* **Prompt**
Reproduce every line of the records below without changing a single character.

## begin Input data

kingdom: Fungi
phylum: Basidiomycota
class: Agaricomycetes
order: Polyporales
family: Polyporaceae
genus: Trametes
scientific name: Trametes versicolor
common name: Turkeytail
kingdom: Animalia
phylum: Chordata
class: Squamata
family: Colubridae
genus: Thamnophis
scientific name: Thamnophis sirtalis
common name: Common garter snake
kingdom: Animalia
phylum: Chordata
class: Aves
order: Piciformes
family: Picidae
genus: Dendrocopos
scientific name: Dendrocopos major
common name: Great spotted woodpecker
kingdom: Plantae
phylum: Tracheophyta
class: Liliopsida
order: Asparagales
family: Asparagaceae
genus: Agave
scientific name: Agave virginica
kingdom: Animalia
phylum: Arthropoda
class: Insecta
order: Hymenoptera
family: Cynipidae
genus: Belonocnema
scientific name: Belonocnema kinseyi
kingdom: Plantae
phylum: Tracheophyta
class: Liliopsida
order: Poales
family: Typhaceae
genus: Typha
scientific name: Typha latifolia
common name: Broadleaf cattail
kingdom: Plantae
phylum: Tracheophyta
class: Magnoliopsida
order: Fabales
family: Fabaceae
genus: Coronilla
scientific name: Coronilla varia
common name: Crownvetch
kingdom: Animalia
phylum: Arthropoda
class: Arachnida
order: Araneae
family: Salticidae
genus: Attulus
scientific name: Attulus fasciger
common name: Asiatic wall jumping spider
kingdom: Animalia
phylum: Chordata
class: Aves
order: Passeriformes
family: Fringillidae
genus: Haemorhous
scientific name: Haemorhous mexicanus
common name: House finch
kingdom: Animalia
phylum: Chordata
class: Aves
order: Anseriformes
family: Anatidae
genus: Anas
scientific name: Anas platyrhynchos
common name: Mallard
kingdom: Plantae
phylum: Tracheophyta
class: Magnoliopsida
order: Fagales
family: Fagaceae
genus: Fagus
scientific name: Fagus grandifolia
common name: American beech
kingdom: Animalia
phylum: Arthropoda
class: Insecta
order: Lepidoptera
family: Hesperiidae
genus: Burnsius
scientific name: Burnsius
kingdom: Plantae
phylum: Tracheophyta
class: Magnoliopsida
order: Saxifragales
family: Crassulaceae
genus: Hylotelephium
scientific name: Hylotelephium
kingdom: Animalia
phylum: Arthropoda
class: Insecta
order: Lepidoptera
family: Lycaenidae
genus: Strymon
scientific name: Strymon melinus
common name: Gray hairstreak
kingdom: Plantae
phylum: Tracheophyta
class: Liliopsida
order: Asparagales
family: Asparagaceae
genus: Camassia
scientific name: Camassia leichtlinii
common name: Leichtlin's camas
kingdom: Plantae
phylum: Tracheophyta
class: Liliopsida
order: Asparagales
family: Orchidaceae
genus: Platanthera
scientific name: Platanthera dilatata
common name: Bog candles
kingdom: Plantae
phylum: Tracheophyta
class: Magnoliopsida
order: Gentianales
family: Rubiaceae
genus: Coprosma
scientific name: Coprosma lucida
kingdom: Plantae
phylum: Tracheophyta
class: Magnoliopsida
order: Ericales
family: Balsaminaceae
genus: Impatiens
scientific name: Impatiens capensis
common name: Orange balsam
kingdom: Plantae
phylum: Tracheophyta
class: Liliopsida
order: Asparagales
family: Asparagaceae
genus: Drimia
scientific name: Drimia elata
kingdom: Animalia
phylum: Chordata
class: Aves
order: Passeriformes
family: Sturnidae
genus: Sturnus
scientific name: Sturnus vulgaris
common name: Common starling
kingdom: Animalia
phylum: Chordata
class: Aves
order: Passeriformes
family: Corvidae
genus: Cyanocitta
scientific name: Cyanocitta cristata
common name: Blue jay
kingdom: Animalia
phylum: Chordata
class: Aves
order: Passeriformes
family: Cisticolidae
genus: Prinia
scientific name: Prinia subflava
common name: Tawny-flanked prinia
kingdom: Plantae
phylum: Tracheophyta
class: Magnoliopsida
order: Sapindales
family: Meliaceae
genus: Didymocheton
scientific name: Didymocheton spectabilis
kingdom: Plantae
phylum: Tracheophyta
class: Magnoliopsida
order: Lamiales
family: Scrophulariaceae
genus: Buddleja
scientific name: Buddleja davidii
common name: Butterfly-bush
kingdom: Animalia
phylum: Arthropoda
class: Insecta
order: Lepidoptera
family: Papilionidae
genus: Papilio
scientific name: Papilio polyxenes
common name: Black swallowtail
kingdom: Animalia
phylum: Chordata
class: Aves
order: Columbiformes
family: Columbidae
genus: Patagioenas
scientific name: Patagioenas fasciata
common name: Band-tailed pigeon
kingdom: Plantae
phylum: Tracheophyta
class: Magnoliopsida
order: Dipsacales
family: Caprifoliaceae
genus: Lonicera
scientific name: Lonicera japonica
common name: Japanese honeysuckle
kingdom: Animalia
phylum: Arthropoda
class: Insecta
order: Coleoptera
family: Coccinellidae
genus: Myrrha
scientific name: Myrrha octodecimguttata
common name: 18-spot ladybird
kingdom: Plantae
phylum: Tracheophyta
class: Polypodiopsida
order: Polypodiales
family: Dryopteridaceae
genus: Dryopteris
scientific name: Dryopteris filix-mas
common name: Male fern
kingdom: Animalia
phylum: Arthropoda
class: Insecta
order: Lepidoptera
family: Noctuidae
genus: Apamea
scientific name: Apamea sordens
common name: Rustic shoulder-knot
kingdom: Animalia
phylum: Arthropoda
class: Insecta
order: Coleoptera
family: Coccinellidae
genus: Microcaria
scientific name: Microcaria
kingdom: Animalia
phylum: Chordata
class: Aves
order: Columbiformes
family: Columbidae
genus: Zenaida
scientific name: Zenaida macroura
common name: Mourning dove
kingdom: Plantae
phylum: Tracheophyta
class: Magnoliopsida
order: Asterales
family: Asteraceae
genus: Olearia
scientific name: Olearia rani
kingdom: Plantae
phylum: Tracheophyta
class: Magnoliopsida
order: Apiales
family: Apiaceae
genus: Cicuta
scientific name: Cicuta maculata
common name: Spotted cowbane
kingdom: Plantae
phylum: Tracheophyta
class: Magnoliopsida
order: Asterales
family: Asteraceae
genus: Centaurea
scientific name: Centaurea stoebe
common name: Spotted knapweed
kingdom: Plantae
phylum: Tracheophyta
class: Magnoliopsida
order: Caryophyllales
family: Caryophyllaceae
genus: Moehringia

## end Input data

* **Full solution**
kingdom: Fungi
phylum: Basidiomycota
class: Agaricomycetes
order: Polyporales
family: Polyporaceae
genus: Trametes
scientific name: Trametes versicolor
common name: Turkeytail
kingdom: Animalia
phylum: Chordata
class: Squamata
family: Colubridae
genus: Thamnophis
scientific name: Thamnophis sirtalis
common name: Common garter snake
kingdom: Animalia
phylum: Chordata
class: Aves
order: Piciformes
family: Picidae
genus: Dendrocopos
scientific name: Dendrocopos major
common name: Great spotted woodpecker
kingdom: Plantae
phylum: Tracheophyta
class: Liliopsida
order: Asparagales
family: Asparagaceae
genus: Agave
scientific name: Agave virginica
kingdom: Animalia
phylum: Arthropoda
class: Insecta
order: Hymenoptera
family: Cynipidae
genus: Belonocnema
scientific name: Belonocnema kinseyi
kingdom: Plantae
phylum: Tracheophyta
class: Liliopsida
order: Poales
family: Typhaceae
genus: Typha
scientific name: Typha latifolia
common name: Broadleaf cattail
kingdom: Plantae
phylum: Tracheophyta
class: Magnoliopsida
order: Fabales
family: Fabaceae
genus: Coronilla
scientific name: Coronilla varia
common name: Crownvetch
kingdom: Animalia
phylum: Arthropoda
class: Arachnida
order: Araneae
family: Salticidae
genus: Attulus
scientific name: Attulus fasciger
common name: Asiatic wall jumping spider
kingdom: Animalia
phylum: Chordata
class: Aves
order: Passeriformes
family: Fringillidae
genus: Haemorhous
scientific name: Haemorhous mexicanus
common name: House finch
kingdom: Animalia
phylum: Chordata
class: Aves
order: Anseriformes
family: Anatidae
genus: Anas
scientific name: Anas platyrhynchos
common name: Mallard
kingdom: Plantae
phylum: Tracheophyta
class: Magnoliopsida
order: Fagales
family: Fagaceae
genus: Fagus
scientific name: Fagus grandifolia
common name: American beech
kingdom: Animalia
phylum: Arthropoda
class: Insecta
order: Lepidoptera
family: Hesperiidae
genus: Burnsius
scientific name: Burnsius
kingdom: Plantae
phylum: Tracheophyta
class: Magnoliopsida
order: Saxifragales
family: Crassulaceae
genus: Hylotelephium
scientific name: Hylotelephium
kingdom: Animalia
phylum: Arthropoda
class: Insecta
order: Lepidoptera
family: Lycaenidae
genus: Strymon
scientific name: Strymon melinus
common name: Gray hairstreak
kingdom: Plantae
phylum: Tracheophyta
class: Liliopsida
order: Asparagales
family: Asparagaceae
genus: Camassia
scientific name: Camassia leichtlinii
common name: Leichtlin's camas
kingdom: Plantae
phylum: Tracheophyta
class: Liliopsida
order: Asparagales
family: Orchidaceae
genus: Platanthera
scientific name: Platanthera dilatata
common name: Bog candles
kingdom: Plantae
phylum: Tracheophyta
class: Magnoliopsida
order: Gentianales
family: Rubiaceae
genus: Coprosma
scientific name: Coprosma lucida
kingdom: Plantae
phylum: Tracheophyta
class: Magnoliopsida
order: Ericales
family: Balsaminaceae
genus: Impatiens
scientific name: Impatiens capensis
common name: Orange balsam
kingdom: Plantae
phylum: Tracheophyta
class: Liliopsida
order: Asparagales
family: Asparagaceae
genus: Drimia
scientific name: Drimia elata
kingdom: Animalia
phylum: Chordata
class: Aves
order: Passeriformes
family: Sturnidae
genus: Sturnus
scientific name: Sturnus vulgaris
common name: Common starling
kingdom: Animalia
phylum: Chordata
class: Aves
order: Passeriformes
family: Corvidae
genus: Cyanocitta
scientific name: Cyanocitta cristata
common name: Blue jay
kingdom: Animalia
phylum: Chordata
class: Aves
order: Passeriformes
family: Cisticolidae
genus: Prinia
scientific name: Prinia subflava
common name: Tawny-flanked prinia
kingdom: Plantae
phylum: Tracheophyta
class: Magnoliopsida
order: Sapindales
family: Meliaceae
genus: Didymocheton
scientific name: Didymocheton spectabilis
kingdom: Plantae
phylum: Tracheophyta
class: Magnoliopsida
order: Lamiales
family: Scrophulariaceae
genus: Buddleja
scientific name: Buddleja davidii
common name: Butterfly-bush
kingdom: Animalia
phylum: Arthropoda
class: Insecta
order: Lepidoptera
family: Papilionidae
genus: Papilio
scientific name: Papilio polyxenes
common name: Black swallowtail
kingdom: Animalia
phylum: Chordata
class: Aves
order: Columbiformes
family: Columbidae
genus: Patagioenas
scientific name: Patagioenas fasciata
common name: Band-tailed pigeon
kingdom: Plantae
phylum: Tracheophyta
class: Magnoliopsida
order: Dipsacales
family: Caprifoliaceae
genus: Lonicera
scientific name: Lonicera japonica
common name: Japanese honeysuckle
kingdom: Animalia
phylum: Arthropoda
class: Insecta
order: Coleoptera
family: Coccinellidae
genus: Myrrha
scientific name: Myrrha octodecimguttata
common name: 18-spot ladybird
kingdom: Plantae
phylum: Tracheophyta
class: Polypodiopsida
order: Polypodiales
family: Dryopteridaceae
genus: Dryopteris
scientific name: Dryopteris filix-mas
common name: Male fern
kingdom: Animalia
phylum: Arthropoda
class: Insecta
order: Lepidoptera
family: Noctuidae
genus: Apamea
scientific name: Apamea sordens
common name: Rustic shoulder-knot
kingdom: Animalia
phylum: Arthropoda
class: Insecta
order: Coleoptera
family: Coccinellidae
genus: Microcaria
scientific name: Microcaria
kingdom: Animalia
phylum: Chordata
class: Aves
order: Columbiformes
family: Columbidae
genus: Zenaida
scientific name: Zenaida macroura
common name: Mourning dove
kingdom: Plantae
phylum: Tracheophyta
class: Magnoliopsida
order: Asterales
family: Asteraceae
genus: Olearia
scientific name: Olearia rani
kingdom: Plantae
phylum: Tracheophyta
class: Magnoliopsida
order: Apiales
family: Apiaceae
genus: Cicuta
scientific name: Cicuta maculata
common name: Spotted cowbane
kingdom: Plantae
phylum: Tracheophyta
class: Magnoliopsida
order: Asterales
family: Asteraceae
genus: Centaurea
scientific name: Centaurea stoebe
common name: Spotted knapweed
kingdom: Plantae
phylum: Tracheophyta
class: Magnoliopsida
order: Caryophyllales
family: Caryophyllaceae
genus: Moehringia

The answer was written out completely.